◆ WHAT TO DO ◆
The answer should consist of the full listing below, repeated exactly and free of pictures.
[Start of Attachment]
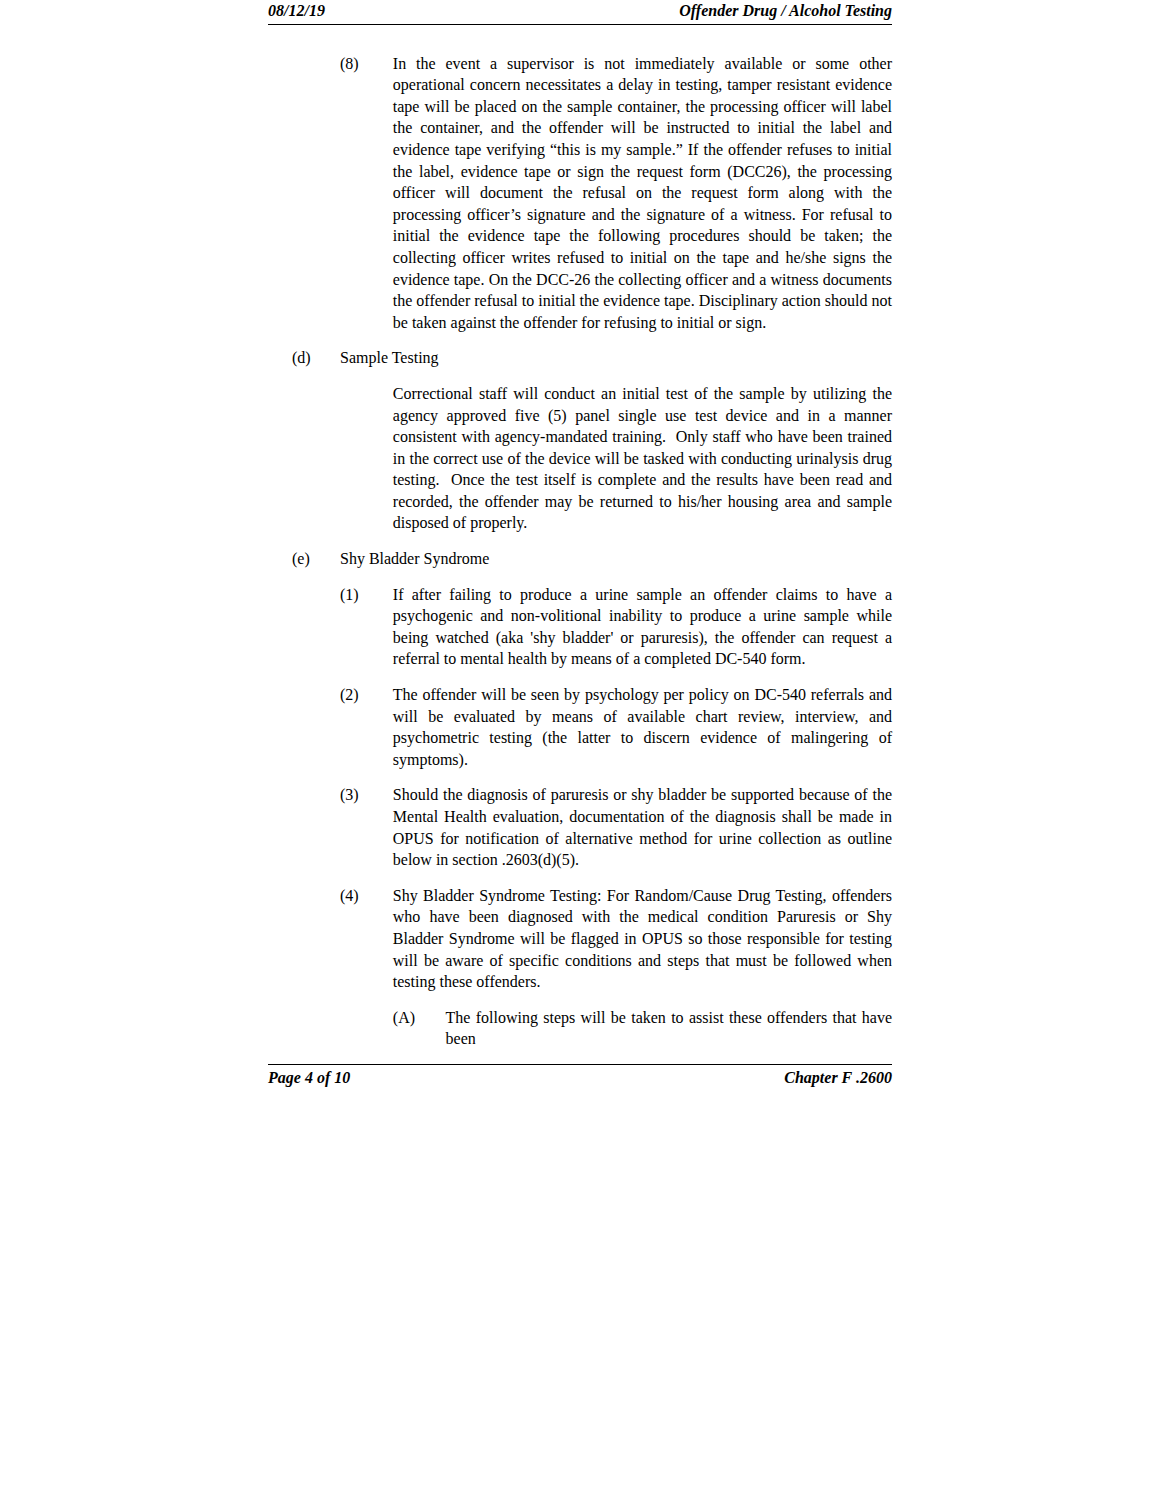08/12/19 Offender Drug / Alcohol Testing
(8)
In the event a supervisor is not immediately available or some other operational concern necessitates a delay in testing, tamper resistant evidence tape will be placed on the sample container, the processing officer will label the container, and the offender will be instructed to initial the label and evidence tape verifying “this is my sample.” If the offender refuses to initial the label, evidence tape or sign the request form (DCC26), the processing officer will document the refusal on the request form along with the processing officer’s signature and the signature of a witness. For refusal to initial the evidence tape the following procedures should be taken; the collecting officer writes refused to initial on the tape and he/she signs the evidence tape. On the DCC-26 the collecting officer and a witness documents the offender refusal to initial the evidence tape. Disciplinary action should not be taken against the offender for refusing to initial or sign.
(d)
Sample Testing
Correctional staff will conduct an initial test of the sample by utilizing the agency approved five (5) panel single use test device and in a manner consistent with agency-mandated training. Only staff who have been trained in the correct use of the device will be tasked with conducting urinalysis drug testing. Once the test itself is complete and the results have been read and recorded, the offender may be returned to his/her housing area and sample disposed of properly.
(e)
Shy Bladder Syndrome
(1)
If after failing to produce a urine sample an offender claims to have a psychogenic and non-volitional inability to produce a urine sample while being watched (aka 'shy bladder' or paruresis), the offender can request a referral to mental health by means of a completed DC-540 form.
(2)
The offender will be seen by psychology per policy on DC-540 referrals and will be evaluated by means of available chart review, interview, and psychometric testing (the latter to discern evidence of malingering of symptoms).
(3)
Should the diagnosis of paruresis or shy bladder be supported because of the Mental Health evaluation, documentation of the diagnosis shall be made in OPUS for notification of alternative method for urine collection as outline below in section .2603(d)(5).
(4)
Shy Bladder Syndrome Testing: For Random/Cause Drug Testing, offenders who have been diagnosed with the medical condition Paruresis or Shy Bladder Syndrome will be flagged in OPUS so those responsible for testing will be aware of specific conditions and steps that must be followed when testing these offenders.
(A)
The following steps will be taken to assist these offenders that have been
Page 4 of 10 Chapter F .2600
[End of Attachment]
◆ ANSWER TO THIS PROBLEM ◆
08/12/19 Offender Drug / Alcohol Testing
(8)
In the event a supervisor is not immediately available or some other operational concern necessitates a delay in testing, tamper resistant evidence tape will be placed on the sample container, the processing officer will label the container, and the offender will be instructed to initial the label and evidence tape verifying “this is my sample.” If the offender refuses to initial the label, evidence tape or sign the request form (DCC26), the processing officer will document the refusal on the request form along with the processing officer’s signature and the signature of a witness. For refusal to initial the evidence tape the following procedures should be taken; the collecting officer writes refused to initial on the tape and he/she signs the evidence tape. On the DCC-26 the collecting officer and a witness documents the offender refusal to initial the evidence tape. Disciplinary action should not be taken against the offender for refusing to initial or sign.
(d)
Sample Testing
Correctional staff will conduct an initial test of the sample by utilizing the agency approved five (5) panel single use test device and in a manner consistent with agency-mandated training. Only staff who have been trained in the correct use of the device will be tasked with conducting urinalysis drug testing. Once the test itself is complete and the results have been read and recorded, the offender may be returned to his/her housing area and sample disposed of properly.
(e)
Shy Bladder Syndrome
(1)
If after failing to produce a urine sample an offender claims to have a psychogenic and non-volitional inability to produce a urine sample while being watched (aka 'shy bladder' or paruresis), the offender can request a referral to mental health by means of a completed DC-540 form.
(2)
The offender will be seen by psychology per policy on DC-540 referrals and will be evaluated by means of available chart review, interview, and psychometric testing (the latter to discern evidence of malingering of symptoms).
(3)
Should the diagnosis of paruresis or shy bladder be supported because of the Mental Health evaluation, documentation of the diagnosis shall be made in OPUS for notification of alternative method for urine collection as outline below in section .2603(d)(5).
(4)
Shy Bladder Syndrome Testing: For Random/Cause Drug Testing, offenders who have been diagnosed with the medical condition Paruresis or Shy Bladder Syndrome will be flagged in OPUS so those responsible for testing will be aware of specific conditions and steps that must be followed when testing these offenders.
(A)
The following steps will be taken to assist these offenders that have been
Page 4 of 10 Chapter F .2600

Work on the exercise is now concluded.